### WHAT NEEDS TO BE DONE
Word for word, print every entry below.
BEGIN RAW DATA
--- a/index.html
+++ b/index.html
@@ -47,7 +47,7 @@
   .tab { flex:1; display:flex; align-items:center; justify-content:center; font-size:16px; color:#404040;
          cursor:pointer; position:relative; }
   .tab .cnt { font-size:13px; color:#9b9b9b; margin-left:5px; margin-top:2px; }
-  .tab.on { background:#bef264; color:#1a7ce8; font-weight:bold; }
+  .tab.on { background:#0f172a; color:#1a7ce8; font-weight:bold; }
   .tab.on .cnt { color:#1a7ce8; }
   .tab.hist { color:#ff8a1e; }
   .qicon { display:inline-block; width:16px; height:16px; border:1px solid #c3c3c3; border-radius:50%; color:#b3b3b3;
END RAW DATA
### RESULT FOR THIS TASK
--- a/index.html
+++ b/index.html
@@ -47,7 +47,7 @@
   .tab { flex:1; display:flex; align-items:center; justify-content:center; font-size:16px; color:#404040;
          cursor:pointer; position:relative; }
   .tab .cnt { font-size:13px; color:#9b9b9b; margin-left:5px; margin-top:2px; }
-  .tab.on { background:#bef264; color:#1a7ce8; font-weight:bold; }
+  .tab.on { background:#0f172a; color:#1a7ce8; font-weight:bold; }
   .tab.on .cnt { color:#1a7ce8; }
   .tab.hist { color:#ff8a1e; }
   .qicon { display:inline-block; width:16px; height:16px; border:1px solid #c3c3c3; border-radius:50%; color:#b3b3b3;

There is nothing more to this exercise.